A Road Trip with four old friends just might be the perfect antidote. A Getaway from the Hum Drum of it all. A Wild Adventure to Bring Him Back To Life.
Five friends. One Road Trip. One Hell of a Discovery…
Join the Ride and Hit the Road in search of fun, freedom, excitement. Try some murder, mayhem, and madness. For when the Sun Rises on this unsuspecting group of friends in the middle of nowhere – so does the Horror – so does the Fear – so do The Dead…
Camping – stranded – in isolated Bushland, they have stumbled upon an Abandoned Old School. Yet, there are still children Abound. Children Everywhere! Sick children. Children in need of Help. No immediate tele-communication available. No transport nearby. No chance of Escape…
For these particular Children are Hungry – and they want you for Dinner. School’s Out; and this time it aint no Playground Rules…!
This Time; it’s Every Man, Woman, and (Zombie) Child for himself…!!!
Check our HOLLYWOOD INVESTIGATOR REVIEW
Dead Sunrise is a rough, choppily edited, aesthetically uneven zombie film. But also an affecting film, in a 1970s indie grindhouse kind of way. Watching it, I felt as I did when I first saw Don’t Look in the Basement, or Children Shouldn’t Play with Dead Things, or Deathdream, oh so many years ago. Dead Sunrise filled me with a sense of … more than anything else … nostalgia.
The story is ridiculous but, wisely, played straight, without falling into the easy trap of dark humor. A group of nondescript young adults finds a research lab in the woods, teeming with zombie children. These zombie kids then attack the adults.

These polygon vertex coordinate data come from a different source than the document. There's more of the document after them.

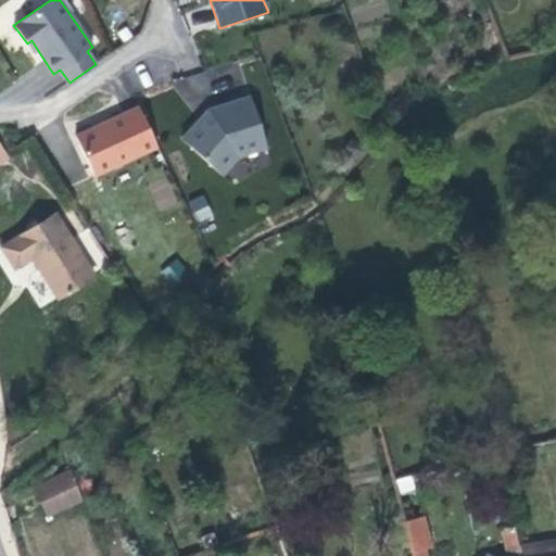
[(33,52),(37,49),(32,40),(27,43),(33,52)]
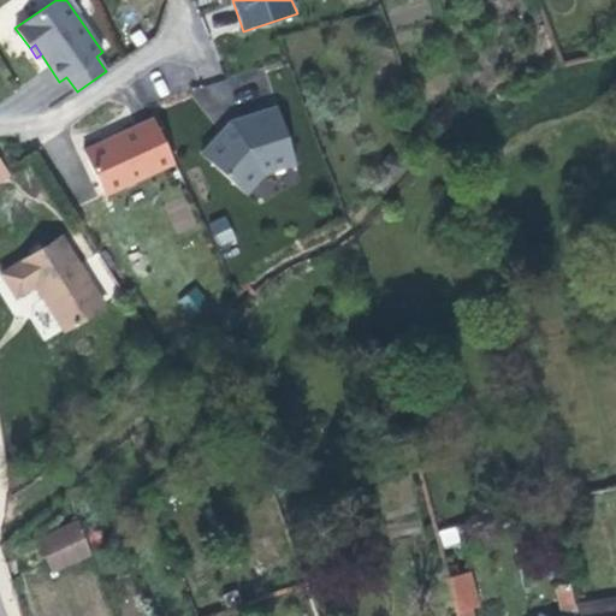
[(295,161),(277,106),(244,117),(244,122),(232,124),(224,134),(221,130),(201,153),(244,193),(262,171),(295,161)]
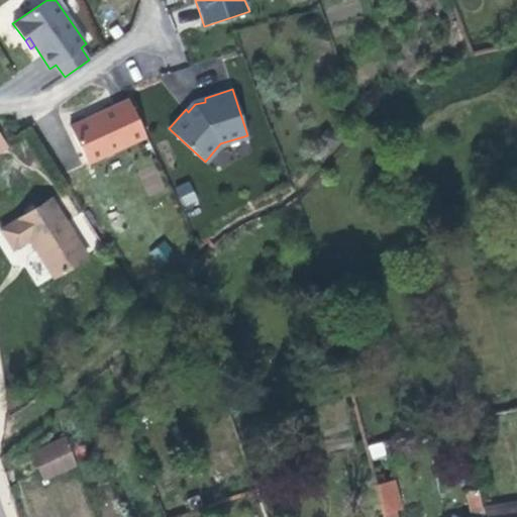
[(193,101),(186,109),(188,112),(195,104),(205,102),(205,98),(193,101)]
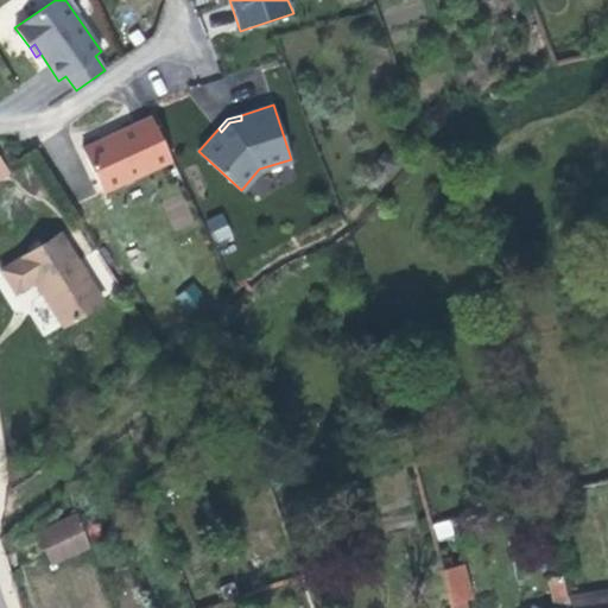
[(151,116),(82,149),(102,192),(172,160),(151,116)]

Now, these adults have no business being together. Their friendship makes no sense. Three girls and two guys — one of whom has a wife and child at home. In fact, it was the wife who insisted that he go off camping with this one guy and three women, “his friends,” because the wife needed some time alone. He didn’t want to, but she insisted. Go figure.
The five friends drive off, partying on the way to the camp grounds. They’re not a terribly interesting bunch, doing the usual drinking and crude sex jokes, but the road trip is enlivened by a montage interlude put to classical music. It’s an odd interlude, artsy and out of place, and reminiscent of a similar montage in the bizarre and artsy Eliza’s Horoscope.
We’re a third into Dead Sunrise before this group encounters their first zombie. That’s when things get interesting. The sun rises and hordes of small children baring teeth attack our heroes.
Unexpectedly, director Michal Imielski actually makes these zombie kids plausibly threatening. He achieves this with a matter-of-fact, documentary style of presenting the bizarre, decent acting, and great gore effects. Dead Sunrise also benefits from a mostly good music soundtrack, featuring many genres. The beautiful classical scores are especially effective, creating powerful emotional contrasts with the gruesome visuals. (The heavy metal is mostly just annoying.)
Overall, Dead Sunrise is an odd mix of grindhouse gore and haunting beauty, lowbrow humor and pretentious artistry, cheap sentimentality and searingly honest agony.